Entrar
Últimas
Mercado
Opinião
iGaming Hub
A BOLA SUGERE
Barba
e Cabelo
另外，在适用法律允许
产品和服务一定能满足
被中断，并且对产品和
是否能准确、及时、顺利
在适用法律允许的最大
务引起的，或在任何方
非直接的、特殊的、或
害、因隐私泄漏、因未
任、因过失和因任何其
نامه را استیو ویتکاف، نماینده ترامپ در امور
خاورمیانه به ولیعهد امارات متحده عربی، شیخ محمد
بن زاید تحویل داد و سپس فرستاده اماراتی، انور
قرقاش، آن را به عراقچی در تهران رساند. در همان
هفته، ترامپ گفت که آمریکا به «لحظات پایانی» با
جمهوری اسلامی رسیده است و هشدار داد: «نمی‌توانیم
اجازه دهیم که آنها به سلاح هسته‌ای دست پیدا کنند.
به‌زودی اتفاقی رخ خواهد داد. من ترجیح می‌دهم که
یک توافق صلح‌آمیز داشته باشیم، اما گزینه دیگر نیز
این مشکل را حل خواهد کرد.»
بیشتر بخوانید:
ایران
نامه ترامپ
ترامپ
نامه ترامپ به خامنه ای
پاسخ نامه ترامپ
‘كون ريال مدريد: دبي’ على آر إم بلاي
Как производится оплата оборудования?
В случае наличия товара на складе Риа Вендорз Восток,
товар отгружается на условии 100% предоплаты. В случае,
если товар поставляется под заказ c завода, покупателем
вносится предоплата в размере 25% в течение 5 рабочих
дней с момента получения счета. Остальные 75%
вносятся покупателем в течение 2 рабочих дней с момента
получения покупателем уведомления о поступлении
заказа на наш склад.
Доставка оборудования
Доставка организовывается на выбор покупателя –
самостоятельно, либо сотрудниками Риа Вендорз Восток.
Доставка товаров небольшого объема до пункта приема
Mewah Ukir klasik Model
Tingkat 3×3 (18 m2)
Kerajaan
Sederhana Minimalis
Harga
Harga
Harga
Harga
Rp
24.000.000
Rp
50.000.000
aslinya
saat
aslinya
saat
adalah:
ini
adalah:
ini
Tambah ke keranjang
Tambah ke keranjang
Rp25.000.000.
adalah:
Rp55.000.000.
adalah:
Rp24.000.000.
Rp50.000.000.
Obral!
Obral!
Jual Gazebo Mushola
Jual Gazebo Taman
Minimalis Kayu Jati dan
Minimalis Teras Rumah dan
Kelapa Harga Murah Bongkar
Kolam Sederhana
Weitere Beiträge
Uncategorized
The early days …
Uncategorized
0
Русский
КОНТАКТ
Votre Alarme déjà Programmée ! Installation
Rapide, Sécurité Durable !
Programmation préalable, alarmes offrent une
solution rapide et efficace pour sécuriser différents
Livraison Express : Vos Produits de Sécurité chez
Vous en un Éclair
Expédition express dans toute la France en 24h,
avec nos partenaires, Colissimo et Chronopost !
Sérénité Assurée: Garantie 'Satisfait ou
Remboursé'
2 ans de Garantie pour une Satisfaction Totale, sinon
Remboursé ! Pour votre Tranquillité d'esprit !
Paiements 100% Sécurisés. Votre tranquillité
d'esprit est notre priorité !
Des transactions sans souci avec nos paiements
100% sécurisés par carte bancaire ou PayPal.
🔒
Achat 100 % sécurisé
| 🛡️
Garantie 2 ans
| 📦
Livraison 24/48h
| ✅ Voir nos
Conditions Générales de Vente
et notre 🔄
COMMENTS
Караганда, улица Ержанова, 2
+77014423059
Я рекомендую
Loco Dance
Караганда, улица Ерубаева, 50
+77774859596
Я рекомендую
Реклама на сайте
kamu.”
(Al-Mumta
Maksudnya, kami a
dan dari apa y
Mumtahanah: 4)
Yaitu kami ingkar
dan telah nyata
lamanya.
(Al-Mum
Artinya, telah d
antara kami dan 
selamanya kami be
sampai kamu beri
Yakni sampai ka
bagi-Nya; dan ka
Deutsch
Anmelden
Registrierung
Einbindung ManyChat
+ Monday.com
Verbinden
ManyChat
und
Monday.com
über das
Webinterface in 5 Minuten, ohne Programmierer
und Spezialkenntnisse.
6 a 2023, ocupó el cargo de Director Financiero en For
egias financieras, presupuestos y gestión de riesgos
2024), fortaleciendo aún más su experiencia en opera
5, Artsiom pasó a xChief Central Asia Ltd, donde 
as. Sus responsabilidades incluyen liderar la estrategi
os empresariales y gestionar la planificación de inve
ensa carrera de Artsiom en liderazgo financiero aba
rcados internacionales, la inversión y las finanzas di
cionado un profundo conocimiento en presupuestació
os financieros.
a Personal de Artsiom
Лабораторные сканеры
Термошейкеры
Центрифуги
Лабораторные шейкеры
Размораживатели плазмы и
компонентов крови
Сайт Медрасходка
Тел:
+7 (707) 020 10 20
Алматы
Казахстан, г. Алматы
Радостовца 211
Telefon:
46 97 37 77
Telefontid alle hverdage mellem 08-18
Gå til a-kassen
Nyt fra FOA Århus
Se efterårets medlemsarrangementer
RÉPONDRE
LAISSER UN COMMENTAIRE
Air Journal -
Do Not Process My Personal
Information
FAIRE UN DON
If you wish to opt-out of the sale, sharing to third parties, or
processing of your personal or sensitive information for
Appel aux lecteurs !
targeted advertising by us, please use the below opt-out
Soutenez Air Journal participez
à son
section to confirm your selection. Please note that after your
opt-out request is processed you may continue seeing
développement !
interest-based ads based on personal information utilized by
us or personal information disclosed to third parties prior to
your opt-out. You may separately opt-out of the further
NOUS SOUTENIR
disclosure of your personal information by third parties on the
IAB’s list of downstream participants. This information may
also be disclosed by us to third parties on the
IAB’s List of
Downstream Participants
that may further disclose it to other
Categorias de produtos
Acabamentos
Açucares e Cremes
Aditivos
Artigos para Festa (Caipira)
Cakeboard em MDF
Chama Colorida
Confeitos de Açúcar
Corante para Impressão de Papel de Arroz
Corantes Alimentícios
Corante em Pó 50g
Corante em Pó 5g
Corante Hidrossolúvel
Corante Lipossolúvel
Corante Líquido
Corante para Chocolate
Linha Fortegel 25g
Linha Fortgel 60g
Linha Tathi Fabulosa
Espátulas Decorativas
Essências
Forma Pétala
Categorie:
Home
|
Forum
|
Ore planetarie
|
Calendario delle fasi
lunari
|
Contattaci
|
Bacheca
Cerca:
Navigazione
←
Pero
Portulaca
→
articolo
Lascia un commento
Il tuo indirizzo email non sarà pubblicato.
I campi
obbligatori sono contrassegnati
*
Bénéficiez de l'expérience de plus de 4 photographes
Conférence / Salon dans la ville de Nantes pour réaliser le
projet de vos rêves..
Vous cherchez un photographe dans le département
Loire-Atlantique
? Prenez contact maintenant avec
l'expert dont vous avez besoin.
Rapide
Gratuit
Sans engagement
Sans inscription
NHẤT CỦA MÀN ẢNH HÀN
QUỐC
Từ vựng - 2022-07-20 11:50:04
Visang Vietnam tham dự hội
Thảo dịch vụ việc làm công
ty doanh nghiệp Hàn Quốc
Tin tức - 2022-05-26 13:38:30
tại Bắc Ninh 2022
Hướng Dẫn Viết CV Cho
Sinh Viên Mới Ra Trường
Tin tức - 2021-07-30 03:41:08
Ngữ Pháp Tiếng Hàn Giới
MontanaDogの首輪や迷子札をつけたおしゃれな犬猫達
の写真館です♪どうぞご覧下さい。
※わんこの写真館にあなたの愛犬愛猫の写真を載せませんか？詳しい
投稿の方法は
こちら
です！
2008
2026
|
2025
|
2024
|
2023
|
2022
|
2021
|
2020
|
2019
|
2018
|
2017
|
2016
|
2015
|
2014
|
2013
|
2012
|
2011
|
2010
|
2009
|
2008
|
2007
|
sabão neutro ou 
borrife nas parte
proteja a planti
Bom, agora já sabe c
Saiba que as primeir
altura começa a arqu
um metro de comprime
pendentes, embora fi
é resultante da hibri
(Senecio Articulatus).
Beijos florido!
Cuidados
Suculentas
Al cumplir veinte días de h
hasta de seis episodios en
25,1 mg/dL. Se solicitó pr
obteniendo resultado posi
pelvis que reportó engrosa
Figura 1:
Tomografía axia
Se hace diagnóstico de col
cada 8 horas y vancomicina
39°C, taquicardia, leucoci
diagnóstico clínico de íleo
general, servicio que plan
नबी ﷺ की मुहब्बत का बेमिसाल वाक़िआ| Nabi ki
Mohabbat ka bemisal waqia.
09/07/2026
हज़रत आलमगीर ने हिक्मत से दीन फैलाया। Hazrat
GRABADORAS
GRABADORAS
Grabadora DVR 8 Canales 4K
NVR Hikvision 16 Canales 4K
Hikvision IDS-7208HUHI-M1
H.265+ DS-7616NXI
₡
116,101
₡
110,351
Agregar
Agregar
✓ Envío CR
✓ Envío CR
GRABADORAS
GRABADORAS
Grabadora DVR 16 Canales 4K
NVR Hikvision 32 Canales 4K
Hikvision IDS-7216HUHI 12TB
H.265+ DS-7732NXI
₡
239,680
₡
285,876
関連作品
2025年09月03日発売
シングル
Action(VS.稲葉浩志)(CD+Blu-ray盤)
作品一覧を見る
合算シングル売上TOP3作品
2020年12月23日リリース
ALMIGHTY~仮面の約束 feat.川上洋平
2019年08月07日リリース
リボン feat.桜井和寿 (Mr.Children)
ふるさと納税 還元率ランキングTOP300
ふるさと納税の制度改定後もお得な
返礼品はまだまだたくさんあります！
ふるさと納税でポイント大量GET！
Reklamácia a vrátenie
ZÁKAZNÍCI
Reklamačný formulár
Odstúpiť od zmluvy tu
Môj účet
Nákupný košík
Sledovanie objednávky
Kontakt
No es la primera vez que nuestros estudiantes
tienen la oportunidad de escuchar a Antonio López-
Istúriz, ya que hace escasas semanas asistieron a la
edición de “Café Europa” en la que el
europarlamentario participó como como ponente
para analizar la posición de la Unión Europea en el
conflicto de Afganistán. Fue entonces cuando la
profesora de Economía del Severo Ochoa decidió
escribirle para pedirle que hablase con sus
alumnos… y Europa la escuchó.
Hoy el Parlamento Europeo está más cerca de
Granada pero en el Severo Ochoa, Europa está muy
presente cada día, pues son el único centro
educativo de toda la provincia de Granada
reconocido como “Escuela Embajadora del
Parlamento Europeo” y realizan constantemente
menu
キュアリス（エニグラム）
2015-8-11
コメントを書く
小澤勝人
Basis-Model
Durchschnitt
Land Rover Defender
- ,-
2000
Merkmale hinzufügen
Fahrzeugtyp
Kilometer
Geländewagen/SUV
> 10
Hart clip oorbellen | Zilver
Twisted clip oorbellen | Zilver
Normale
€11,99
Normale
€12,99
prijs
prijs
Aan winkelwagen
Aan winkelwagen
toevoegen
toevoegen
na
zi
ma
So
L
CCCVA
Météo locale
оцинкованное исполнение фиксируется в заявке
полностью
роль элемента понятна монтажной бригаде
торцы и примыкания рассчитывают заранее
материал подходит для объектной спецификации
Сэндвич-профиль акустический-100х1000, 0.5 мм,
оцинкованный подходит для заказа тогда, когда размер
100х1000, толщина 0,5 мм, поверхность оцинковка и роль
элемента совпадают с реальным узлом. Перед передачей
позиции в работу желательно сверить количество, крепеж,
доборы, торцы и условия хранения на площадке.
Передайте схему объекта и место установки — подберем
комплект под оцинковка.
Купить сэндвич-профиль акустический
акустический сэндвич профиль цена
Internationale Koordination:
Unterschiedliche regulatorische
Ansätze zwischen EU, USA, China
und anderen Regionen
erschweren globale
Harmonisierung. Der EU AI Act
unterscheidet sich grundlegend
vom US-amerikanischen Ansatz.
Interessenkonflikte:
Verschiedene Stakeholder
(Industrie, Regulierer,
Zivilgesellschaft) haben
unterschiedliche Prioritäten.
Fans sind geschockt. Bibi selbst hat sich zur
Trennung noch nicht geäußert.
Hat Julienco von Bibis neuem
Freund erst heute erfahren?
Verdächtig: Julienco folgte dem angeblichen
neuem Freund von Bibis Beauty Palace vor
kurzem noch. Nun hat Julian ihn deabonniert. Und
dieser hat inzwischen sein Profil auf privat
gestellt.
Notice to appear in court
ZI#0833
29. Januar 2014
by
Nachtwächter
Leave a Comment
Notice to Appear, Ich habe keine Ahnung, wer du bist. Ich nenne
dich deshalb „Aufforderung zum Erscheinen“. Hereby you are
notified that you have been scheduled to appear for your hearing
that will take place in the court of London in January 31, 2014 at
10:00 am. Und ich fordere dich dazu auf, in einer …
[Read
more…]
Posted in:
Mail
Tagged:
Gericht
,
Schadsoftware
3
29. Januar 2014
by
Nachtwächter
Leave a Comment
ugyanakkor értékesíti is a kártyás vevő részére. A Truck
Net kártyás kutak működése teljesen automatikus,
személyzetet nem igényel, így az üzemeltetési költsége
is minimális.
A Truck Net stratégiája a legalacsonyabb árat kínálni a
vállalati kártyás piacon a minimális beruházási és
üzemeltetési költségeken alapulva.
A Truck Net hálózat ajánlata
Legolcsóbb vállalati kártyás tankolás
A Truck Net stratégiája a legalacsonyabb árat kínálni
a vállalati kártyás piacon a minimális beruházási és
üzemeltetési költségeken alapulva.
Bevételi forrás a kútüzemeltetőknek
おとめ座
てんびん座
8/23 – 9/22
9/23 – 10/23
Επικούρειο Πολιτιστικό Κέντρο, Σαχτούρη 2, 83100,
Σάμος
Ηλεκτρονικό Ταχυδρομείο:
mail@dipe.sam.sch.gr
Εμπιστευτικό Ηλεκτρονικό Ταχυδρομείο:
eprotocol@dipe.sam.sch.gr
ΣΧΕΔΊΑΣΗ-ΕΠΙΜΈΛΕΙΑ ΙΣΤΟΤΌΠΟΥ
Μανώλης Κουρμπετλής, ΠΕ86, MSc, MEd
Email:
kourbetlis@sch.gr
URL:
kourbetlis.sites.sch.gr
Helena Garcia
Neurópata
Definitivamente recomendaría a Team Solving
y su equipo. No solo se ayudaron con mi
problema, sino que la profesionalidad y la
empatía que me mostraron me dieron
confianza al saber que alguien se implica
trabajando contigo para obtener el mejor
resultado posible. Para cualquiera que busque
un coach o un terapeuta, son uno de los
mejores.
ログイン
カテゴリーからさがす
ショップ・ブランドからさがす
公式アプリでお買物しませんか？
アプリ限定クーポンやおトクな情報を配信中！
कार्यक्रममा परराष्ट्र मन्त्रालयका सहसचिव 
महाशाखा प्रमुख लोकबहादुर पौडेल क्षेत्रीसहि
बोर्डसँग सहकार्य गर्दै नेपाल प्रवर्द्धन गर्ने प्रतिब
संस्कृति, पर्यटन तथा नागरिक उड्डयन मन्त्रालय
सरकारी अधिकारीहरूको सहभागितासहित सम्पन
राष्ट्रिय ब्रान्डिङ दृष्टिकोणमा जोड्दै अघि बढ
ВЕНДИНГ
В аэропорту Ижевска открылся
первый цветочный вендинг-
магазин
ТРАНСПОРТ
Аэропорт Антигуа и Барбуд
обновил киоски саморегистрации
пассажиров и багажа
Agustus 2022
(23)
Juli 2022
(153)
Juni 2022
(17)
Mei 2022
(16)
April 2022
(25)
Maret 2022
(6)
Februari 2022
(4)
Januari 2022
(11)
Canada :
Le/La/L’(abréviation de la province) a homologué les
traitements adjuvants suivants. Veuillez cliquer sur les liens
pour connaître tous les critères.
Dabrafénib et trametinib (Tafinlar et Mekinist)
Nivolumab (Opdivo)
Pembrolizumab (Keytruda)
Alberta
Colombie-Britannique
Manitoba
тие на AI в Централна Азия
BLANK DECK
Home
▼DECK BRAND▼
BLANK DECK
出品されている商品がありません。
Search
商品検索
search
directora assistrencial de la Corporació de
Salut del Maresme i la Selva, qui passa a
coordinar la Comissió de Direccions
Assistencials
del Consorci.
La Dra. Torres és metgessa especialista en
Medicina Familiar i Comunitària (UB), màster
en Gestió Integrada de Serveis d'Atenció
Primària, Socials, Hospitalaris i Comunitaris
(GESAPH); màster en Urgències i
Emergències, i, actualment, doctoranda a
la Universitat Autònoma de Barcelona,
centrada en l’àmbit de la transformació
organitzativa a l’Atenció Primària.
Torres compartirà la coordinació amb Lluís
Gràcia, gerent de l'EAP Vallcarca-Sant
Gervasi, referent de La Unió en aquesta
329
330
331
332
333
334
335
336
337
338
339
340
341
========
• _Task requirements_: Pick out every line in the rows above that contains the string "профиль", and copy each of those lines. Case counts.

• _Exercise output_:
Сэндвич-профиль акустический-100х1000, 0.5 мм,
Купить сэндвич-профиль акустический
акустический сэндвич профиль цена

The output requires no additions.